• ACTIVITY: For each line below that contains the word "Example", make a copy.

• EXCERPTED DATA:
"""

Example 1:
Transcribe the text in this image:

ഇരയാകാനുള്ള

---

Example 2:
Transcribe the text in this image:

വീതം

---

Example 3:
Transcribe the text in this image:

"""
"""

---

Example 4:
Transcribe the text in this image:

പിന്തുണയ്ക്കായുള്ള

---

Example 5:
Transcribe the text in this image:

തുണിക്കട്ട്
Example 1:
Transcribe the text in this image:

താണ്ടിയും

"""

• SOLVED EXERCISE:
Example 1:
Example 2:
Example 3:
Example 4:
Example 5:
Example 1:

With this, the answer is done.